Tora e Piccilli – E. Prata in Civilta’ Aurunca 2008
Breve profilo storico
Il territorio in cui sorgono i due nuclei di Tora e Piccilli si sviluppa lungo le colline relative al versante nord del massiccio vulcanico di Roccamonfina.
In quest’area particolarmente fertile si insediarono, a partire dal VII-VI secolo a.C., alcuni gruppi di popolazioni pre-romane riferibili con ogni probabilità ai Sanniti.
Lo attestano soprattutto alcune evidenze archeologiche connesse con un santuario individuabile in località Cappelluccia. Il sito costituisce di fatto una delle testimonianze più significative di presenza organizzata nell’area a settentrione del Volturno. Le strutture murarie relative alle unità abitative sono state solo parzialmente esplorate, tuttavia è ipotizzabile lo sviluppo di un modello insediativo analogo a quello che si riscontrata per altri centri della Campania settentrionale. Nei pressi dell’attuale strada provinciale, in particolare, deve essersi definito un centro stabile con funzioni strategiche, vista la favorevole posizione di cerniera tra pianura e montagna che rendeva l’area comodamente accessibile sia agli agricoltori della valle sia ai pastori interessati allo sfruttamento dei luoghi di altura. Sembra confermarlo, del resto, la notevole quantità di reperti archeologici rinvenuti nelle stipiti dell’edificio sacro di Cappelluccia e nelle sepolture della vicina necropoli di Masseria Perella. Si tratta, in effetti, di frammenti ceramici, oggetti in bronzo e materiale votivo databile tra la fine del V secolo a.C. ed il III secolo a.C., tra cui numerosi ex-voto raffiguranti guerrieri o personaggi femminili simili ai modelli attestati nelle città del medio versante adriatico.

§ **RIGHE**:
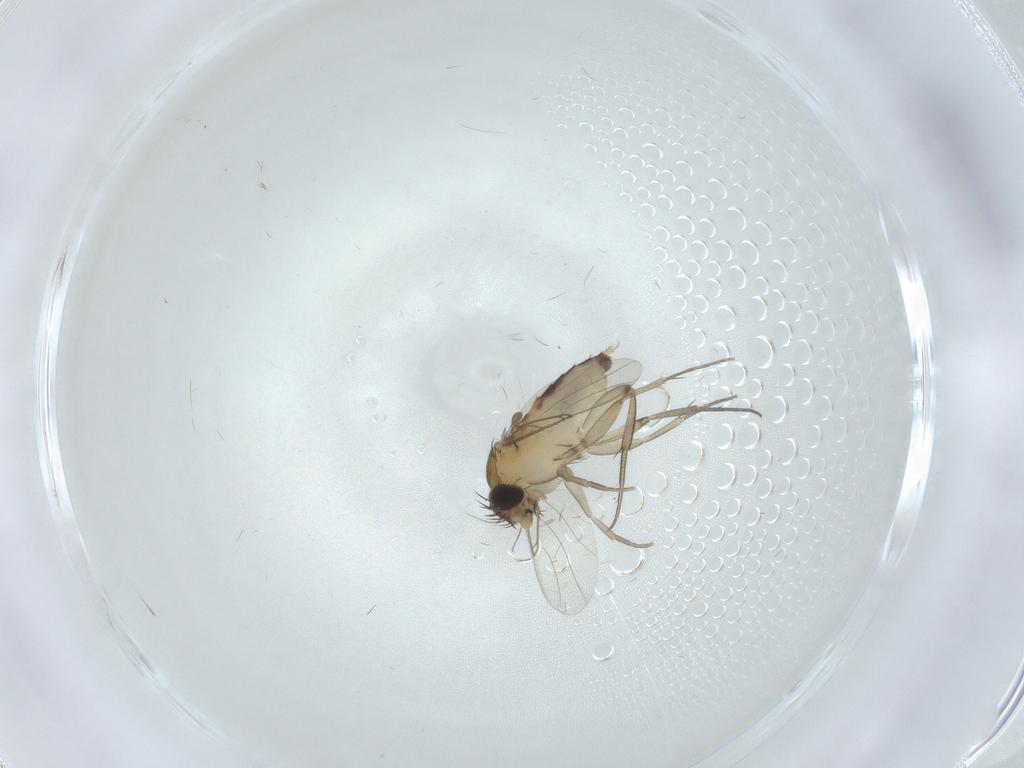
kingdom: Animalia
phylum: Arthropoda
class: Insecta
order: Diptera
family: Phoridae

...

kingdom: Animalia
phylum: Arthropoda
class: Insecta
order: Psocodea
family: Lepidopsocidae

§ **CONSEGNA**:
Rispondi a queste domande sul brano riportato.
(a) Lungo le colline di quale versante del massiccio di Roccamonfina si sviluppa il territorio di Tora e Piccilli?
(b) A partire da quali secoli vi si insediarono i gruppi di popolazioni pre-romane?
(c) Come si chiama la necropoli vicina all'edificio sacro di Cappelluccia?
Per rispondere, basati soltanto sul brano riportato.

§ **RISPOSTA COMPLETA**:
(a) Il versante nord.
(b) Dal VII-VI secolo a.C.
(c) Masseria Perella.